Case update (1): Employer’s liability – it’s more likely…

What do we already know?

We updated you in our March 2016 Newsletter Employers liability – it’s more likely… on two Supreme Court decisions which demonstrated an increasing willingness by the courts to hold an employer liable for the actions of its staff.

The Supreme Court adopted a two stage test for liability which considered whether the relevant relationship was one of employment (or sufficiently similar to employment) and whether the act was sufficiently closely connected with that employment.

 

What’s new?

The two stage test adopted by the Supreme Court has been applied by the Court of Appeal to create vicarious liability for the conduct of a third party independent contractor.

Summary:  Is an employer liable for the wrongful acts of an independent contractor?

Yes, if the relationship between the parties is employment (or akin to) and the wrongful act was sufficiently closely connected to that ‘employment’, confirms the Court of Appeal in Barclays Bank plc v Various Claimants available here.

Facts:  The late Dr Gordon Bates conducted medical examinations and assessments on behalf of Barclays Bank from 1968 until 1984.  The medical exam was an essential part of offers of employment with the bank and prospective employees had no choice but to have it. There was a set fee paid to Dr Bates for each examination (he would fill in a proforma provided by the bank).

Dr Bates was later found to have engaged in inappropriate examinations requiring the individuals to strip down to their underwear and examined their breasts and/or digitally penetrated the anus or vagina.

Victims claimed that the bank were vicariously liable for the actions of Dr Bates as an employee.

The bank denied he was an employee or in a situation akin to employment. He was instead an independent subcontractor and, as such, liable only on his own part.  Unfortunately, whilst Dr Bates had substantial assets, they could no longer be fixed on.

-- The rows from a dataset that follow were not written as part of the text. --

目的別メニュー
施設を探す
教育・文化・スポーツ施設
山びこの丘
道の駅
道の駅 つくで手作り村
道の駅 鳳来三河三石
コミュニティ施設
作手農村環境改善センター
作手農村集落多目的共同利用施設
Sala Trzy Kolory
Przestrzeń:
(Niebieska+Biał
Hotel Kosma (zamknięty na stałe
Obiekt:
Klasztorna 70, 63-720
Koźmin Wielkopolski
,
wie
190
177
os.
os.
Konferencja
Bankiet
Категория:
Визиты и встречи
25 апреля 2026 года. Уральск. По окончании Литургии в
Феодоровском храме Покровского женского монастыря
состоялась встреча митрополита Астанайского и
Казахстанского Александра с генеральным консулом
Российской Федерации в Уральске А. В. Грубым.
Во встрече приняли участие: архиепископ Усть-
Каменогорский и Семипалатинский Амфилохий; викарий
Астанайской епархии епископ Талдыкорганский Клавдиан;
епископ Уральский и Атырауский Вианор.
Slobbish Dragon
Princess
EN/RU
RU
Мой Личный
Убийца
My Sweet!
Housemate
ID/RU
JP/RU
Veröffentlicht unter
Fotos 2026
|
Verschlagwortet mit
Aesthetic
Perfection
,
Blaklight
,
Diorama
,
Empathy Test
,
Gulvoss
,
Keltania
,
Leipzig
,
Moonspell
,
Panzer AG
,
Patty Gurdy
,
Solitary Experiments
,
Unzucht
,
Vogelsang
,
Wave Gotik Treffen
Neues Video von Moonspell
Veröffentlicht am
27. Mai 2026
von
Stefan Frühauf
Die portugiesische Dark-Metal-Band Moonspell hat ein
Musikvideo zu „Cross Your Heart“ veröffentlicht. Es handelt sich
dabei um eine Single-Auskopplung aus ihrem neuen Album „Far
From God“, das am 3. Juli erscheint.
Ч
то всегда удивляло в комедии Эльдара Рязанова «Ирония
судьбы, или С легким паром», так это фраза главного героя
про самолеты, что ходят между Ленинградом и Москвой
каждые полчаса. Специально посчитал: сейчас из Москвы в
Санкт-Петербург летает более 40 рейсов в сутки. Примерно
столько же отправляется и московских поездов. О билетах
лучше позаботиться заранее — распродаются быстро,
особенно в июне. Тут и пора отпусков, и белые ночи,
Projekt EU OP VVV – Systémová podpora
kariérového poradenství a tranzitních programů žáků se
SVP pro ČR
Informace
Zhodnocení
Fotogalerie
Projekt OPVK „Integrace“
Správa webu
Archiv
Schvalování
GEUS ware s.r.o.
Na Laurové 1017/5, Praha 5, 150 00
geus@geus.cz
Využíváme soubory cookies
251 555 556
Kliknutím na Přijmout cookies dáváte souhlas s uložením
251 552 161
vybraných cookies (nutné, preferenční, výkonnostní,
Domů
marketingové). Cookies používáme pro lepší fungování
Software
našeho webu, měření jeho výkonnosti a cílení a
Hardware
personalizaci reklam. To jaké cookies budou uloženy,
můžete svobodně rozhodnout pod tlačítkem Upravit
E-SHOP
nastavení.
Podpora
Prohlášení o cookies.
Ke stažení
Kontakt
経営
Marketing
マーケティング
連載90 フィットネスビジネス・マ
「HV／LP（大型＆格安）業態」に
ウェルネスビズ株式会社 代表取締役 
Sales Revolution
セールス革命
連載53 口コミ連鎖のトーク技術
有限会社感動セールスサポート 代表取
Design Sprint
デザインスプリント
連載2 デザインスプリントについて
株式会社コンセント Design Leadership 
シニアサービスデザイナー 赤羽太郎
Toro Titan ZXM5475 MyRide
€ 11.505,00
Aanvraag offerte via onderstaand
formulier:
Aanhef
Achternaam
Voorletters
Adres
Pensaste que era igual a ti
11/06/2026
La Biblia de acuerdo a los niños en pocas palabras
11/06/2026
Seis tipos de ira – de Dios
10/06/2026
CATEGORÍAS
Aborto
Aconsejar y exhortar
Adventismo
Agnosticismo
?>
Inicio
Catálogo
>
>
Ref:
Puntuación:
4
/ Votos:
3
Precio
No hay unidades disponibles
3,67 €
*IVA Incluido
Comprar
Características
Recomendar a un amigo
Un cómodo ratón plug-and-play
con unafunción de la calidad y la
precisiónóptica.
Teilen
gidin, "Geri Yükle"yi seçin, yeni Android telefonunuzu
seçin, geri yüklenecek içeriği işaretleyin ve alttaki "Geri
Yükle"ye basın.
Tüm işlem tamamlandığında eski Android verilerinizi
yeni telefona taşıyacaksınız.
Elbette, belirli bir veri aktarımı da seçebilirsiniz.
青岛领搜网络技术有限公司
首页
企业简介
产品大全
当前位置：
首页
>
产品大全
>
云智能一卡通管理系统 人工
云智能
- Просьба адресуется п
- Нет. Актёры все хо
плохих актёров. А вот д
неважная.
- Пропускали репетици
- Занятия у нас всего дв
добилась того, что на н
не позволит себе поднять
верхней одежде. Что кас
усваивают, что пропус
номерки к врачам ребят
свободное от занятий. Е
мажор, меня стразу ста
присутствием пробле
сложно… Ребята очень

The High Court considered the preliminary issue of whether Barclays Bank was vicariously liable for the sexual assaults by Dr Bates.

The High Court considered the two stage test as set out in previous case law:

  1. Is the relevant relationship one of employment or “akin to employment”?
  2. Was the wrongful act sufficiently closely connected with that employment?

On applying these tests, the Court found Barclays liable for the conduct of Dr Bates.

Barclays appealed to the Court of Appeal on the basis that the application of stage 1 of the test was incorrect and on the basis that Dr Bates’ status as an independent contractor was a complete defence to the claim.

The Court of Appeal upheld the High Court’s decision and held that Barclays was vicariously liable for the alleged sexual assaults carried out by Dr Bates.  The Court of Appeal rejected the submission that Dr Bates’ status as an independent contractor was a defence to the claim. The Court of Appeal emphasised that the correct method is to apply the two-stage test to the particular facts of the case.

On doing so, the Court of Appeal found as follows:

  • The principal benefit of the medical examinations was to Barclays. For example, the medical examinations were an essential part of the recruitment process which was a business activity integral to the business.
  • Barclays had created the “risk” of the act being committed as it had arranged for the medical examinations to be carried out solely by the doctor and provided the victims with details of where and when to attend.
  • Dr Bates was under the control of Barclays. For example, Barclays had identified the questions to be asked, the nature and purpose of the examinations to be undertaken and the form of report that had to be completed. The victims were also directed to that particular doctor for an assessment, which was a condition of the offer of employment.
  • Although Barclays had more means to compensate the victims (as compared with the distributed estate of the doctor), the High Court was right to give little weight to this criterion.

Although the second stage of the test was not appealed by Barclays, the Court of Appeal reiterated that the “medical examinations were sufficiently closely connected with the relationship between Dr Bates and the Appellants [Barclays]. They were the whole purpose of that relationship.

Implications:  This case confirms that the existence of an independent contractor is not a defence to a vicarious liability claim. Employers need to be very careful when choosing third party providers, such as occupational health and medical experts, and should carry out a full and proper due diligence exercise. Employers should also ensure they include indemnities in agreements and/or insure against liability for their actions.